[WORK ORDER]
Make an exact copy of all the data, pictures excluded.

[DATA TO USE]

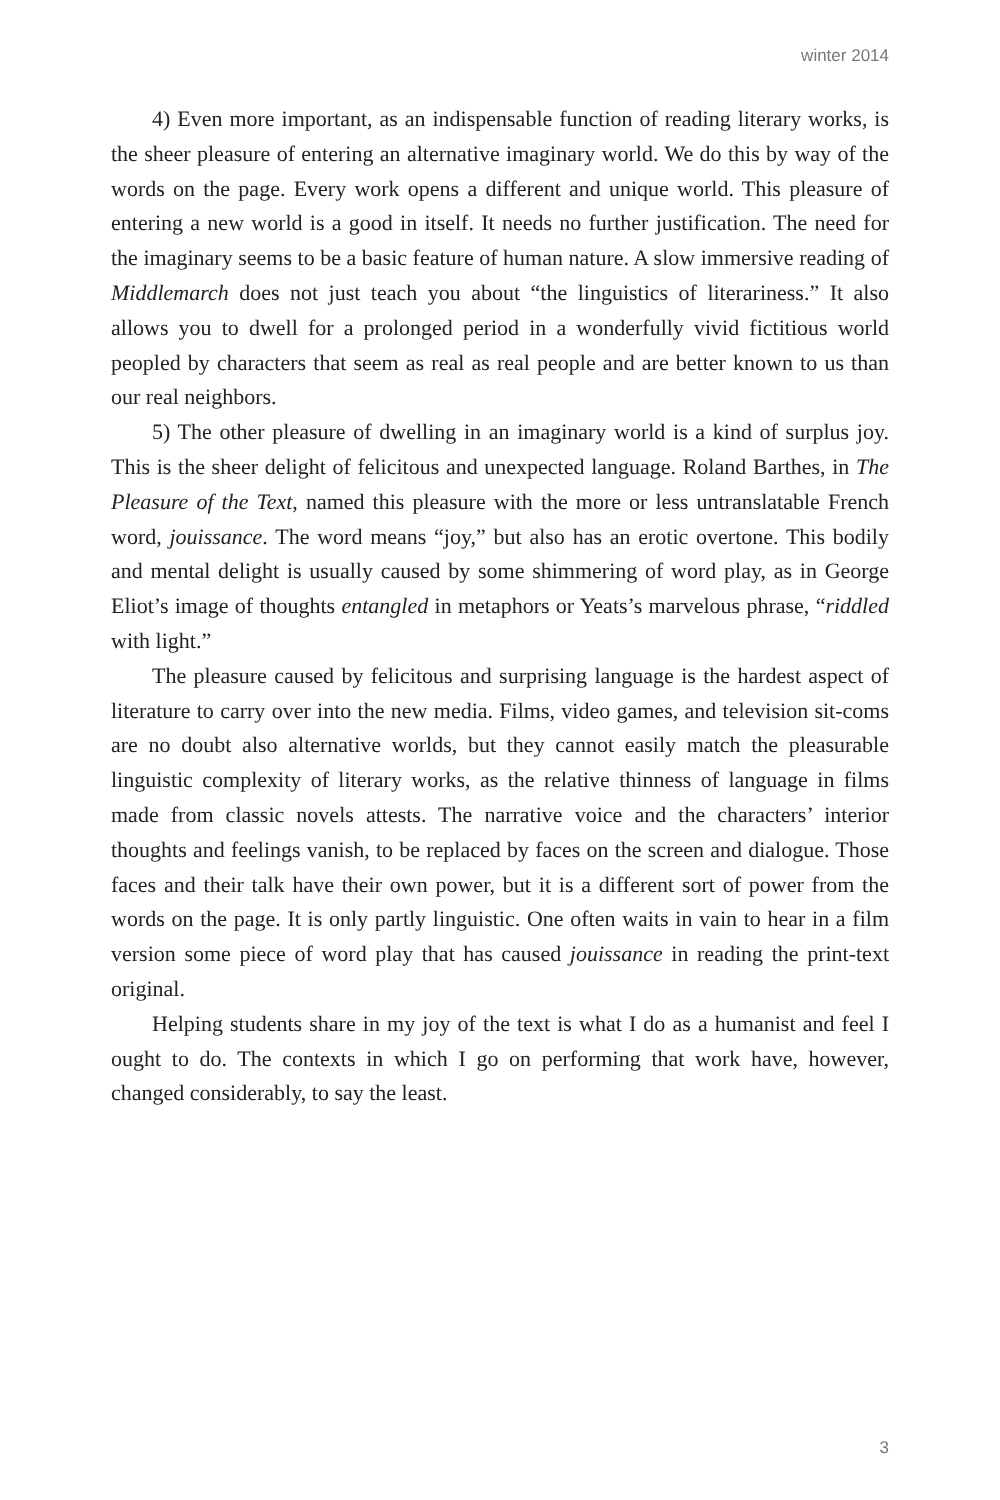winter 2014
4) Even more important, as an indispensable function of reading literary works, is the sheer pleasure of entering an alternative imaginary world. We do this by way of the words on the page. Every work opens a different and unique world. This pleasure of entering a new world is a good in itself. It needs no further justification. The need for the imaginary seems to be a basic feature of human nature. A slow immersive reading of Middlemarch does not just teach you about “the linguistics of literariness.” It also allows you to dwell for a prolonged period in a wonderfully vivid fictitious world peopled by characters that seem as real as real people and are better known to us than our real neighbors.
5) The other pleasure of dwelling in an imaginary world is a kind of surplus joy. This is the sheer delight of felicitous and unexpected language. Roland Barthes, in The Pleasure of the Text, named this pleasure with the more or less untranslatable French word, jouissance. The word means “joy,” but also has an erotic overtone. This bodily and mental delight is usually caused by some shimmering of word play, as in George Eliot’s image of thoughts entangled in metaphors or Yeats’s marvelous phrase, “riddled with light.”
The pleasure caused by felicitous and surprising language is the hardest aspect of literature to carry over into the new media. Films, video games, and television sit-coms are no doubt also alternative worlds, but they cannot easily match the pleasurable linguistic complexity of literary works, as the relative thinness of language in films made from classic novels attests. The narrative voice and the characters’ interior thoughts and feelings vanish, to be replaced by faces on the screen and dialogue. Those faces and their talk have their own power, but it is a different sort of power from the words on the page. It is only partly linguistic. One often waits in vain to hear in a film version some piece of word play that has caused jouissance in reading the print-text original.
Helping students share in my joy of the text is what I do as a humanist and feel I ought to do. The contexts in which I go on performing that work have, however, changed considerably, to say the least.
3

[TASK SOLUTION]
winter 2014
4) Even more important, as an indispensable function of reading literary works, is the sheer pleasure of entering an alternative imaginary world. We do this by way of the words on the page. Every work opens a different and unique world. This pleasure of entering a new world is a good in itself. It needs no further justification. The need for the imaginary seems to be a basic feature of human nature. A slow immersive reading of Middlemarch does not just teach you about “the linguistics of literariness.” It also allows you to dwell for a prolonged period in a wonderfully vivid fictitious world peopled by characters that seem as real as real people and are better known to us than our real neighbors.
5) The other pleasure of dwelling in an imaginary world is a kind of surplus joy. This is the sheer delight of felicitous and unexpected language. Roland Barthes, in The Pleasure of the Text, named this pleasure with the more or less untranslatable French word, jouissance. The word means “joy,” but also has an erotic overtone. This bodily and mental delight is usually caused by some shimmering of word play, as in George Eliot’s image of thoughts entangled in metaphors or Yeats’s marvelous phrase, “riddled with light.”
The pleasure caused by felicitous and surprising language is the hardest aspect of literature to carry over into the new media. Films, video games, and television sit-coms are no doubt also alternative worlds, but they cannot easily match the pleasurable linguistic complexity of literary works, as the relative thinness of language in films made from classic novels attests. The narrative voice and the characters’ interior thoughts and feelings vanish, to be replaced by faces on the screen and dialogue. Those faces and their talk have their own power, but it is a different sort of power from the words on the page. It is only partly linguistic. One often waits in vain to hear in a film version some piece of word play that has caused jouissance in reading the print-text original.
Helping students share in my joy of the text is what I do as a humanist and feel I ought to do. The contexts in which I go on performing that work have, however, changed considerably, to say the least.
3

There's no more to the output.